Extrait:
________________________________________
Quand on dit qu’un œuf sent la paille, parce que celle-ci a servi à sa conservation, on est dans l’erreur, puisque cet intermède, lorsqu’il n’est pas mouillé, ne peut rien lui communiquer, et que, quand un œuf commence à s’altérer et à se désorganiser, il a le même mauvais goût, (qu’on désigne ainsi) quel que soit le moyen employé pour l’en garantir ; d’ailleurs, je l’ai déjà dit, la paille est le plus mauvais conducteur du calorique : bien sèche, elle ne peut communiquer aucune mauvaise odeur, non seulement aux œufs, mais encore aux fruits, lorsqu’on les dépose dessus. Il n’est pas douteux que dans les paniers dans lesquels on transporte les œufs, si un seul vient à se gâter ou à se casser, répandu dans la masse, il viendroit bientôt à bout de donner mauvais goût à tous les autres ; et une fois que l’œuf a ce goût de paille, il est difficile de le lui enlever ; ce qui prouve qu’il tient à une partie de l’œuf qui est altérée.

À l’égard des moyens de conserver les œufs, plusieurs écrivains ont dit assez vaguement qu’ils avoient cru remarquer que ceux qui étoient fécondés ne se gardoient pas aussi longtemps que les œufs clairs, et il seroit possible que le succès de plusieurs procédés indiqués dans cette vue, fût dû à leur non fécondation plutôt qu’à la bonté de la méthode. En voici un exemple frappant.
________________________________________
Liste des entrées:
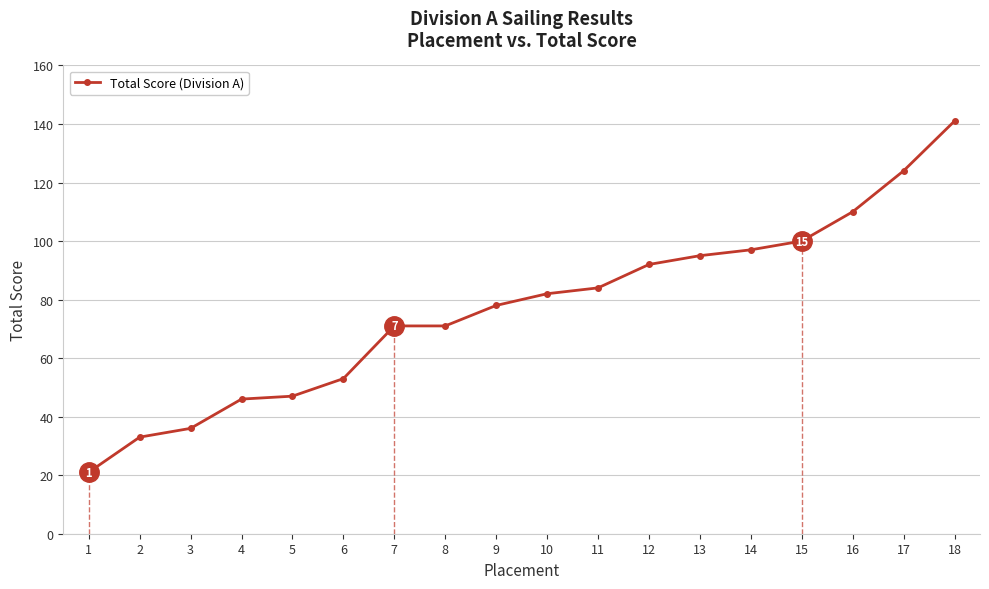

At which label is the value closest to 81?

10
________________________________________
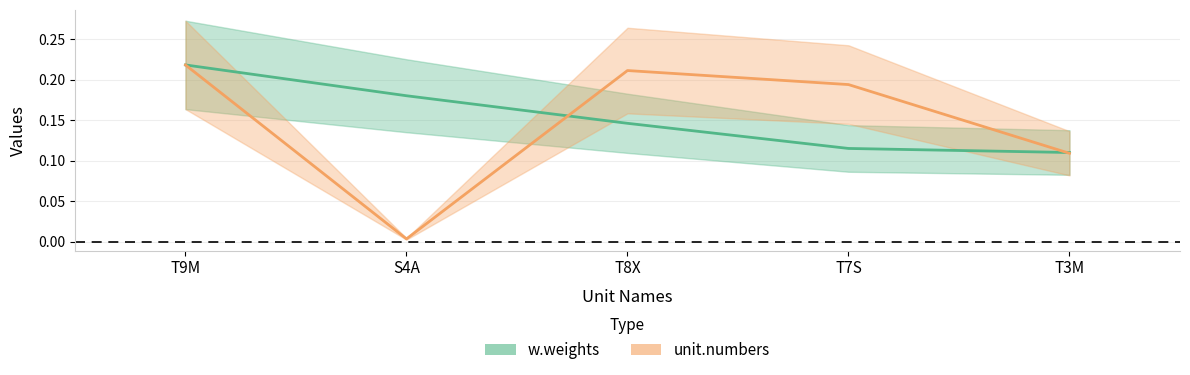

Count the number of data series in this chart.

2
________________________________________
Consigne:
Recopiez l'extrait sur la conservation des œufs en entier, sans rien y changer. Le matériel ne sert à rien ici.

Corrigé:
Quand on dit qu’un œuf sent la paille, parce que celle-ci a servi à sa conservation, on est dans l’erreur, puisque cet intermède, lorsqu’il n’est pas mouillé, ne peut rien lui communiquer, et que, quand un œuf commence à s’altérer et à se désorganiser, il a le même mauvais goût, (qu’on désigne ainsi) quel que soit le moyen employé pour l’en garantir ; d’ailleurs, je l’ai déjà dit, la paille est le plus mauvais conducteur du calorique : bien sèche, elle ne peut communiquer aucune mauvaise odeur, non seulement aux œufs, mais encore aux fruits, lorsqu’on les dépose dessus. Il n’est pas douteux que dans les paniers dans lesquels on transporte les œufs, si un seul vient à se gâter ou à se casser, répandu dans la masse, il viendroit bientôt à bout de donner mauvais goût à tous les autres ; et une fois que l’œuf a ce goût de paille, il est difficile de le lui enlever ; ce qui prouve qu’il tient à une partie de l’œuf qui est altérée.

À l’égard des moyens de conserver les œufs, plusieurs écrivains ont dit assez vaguement qu’ils avoient cru remarquer que ceux qui étoient fécondés ne se gardoient pas aussi longtemps que les œufs clairs, et il seroit possible que le succès de plusieurs procédés indiqués dans cette vue, fût dû à leur non fécondation plutôt qu’à la bonté de la méthode. En voici un exemple frappant.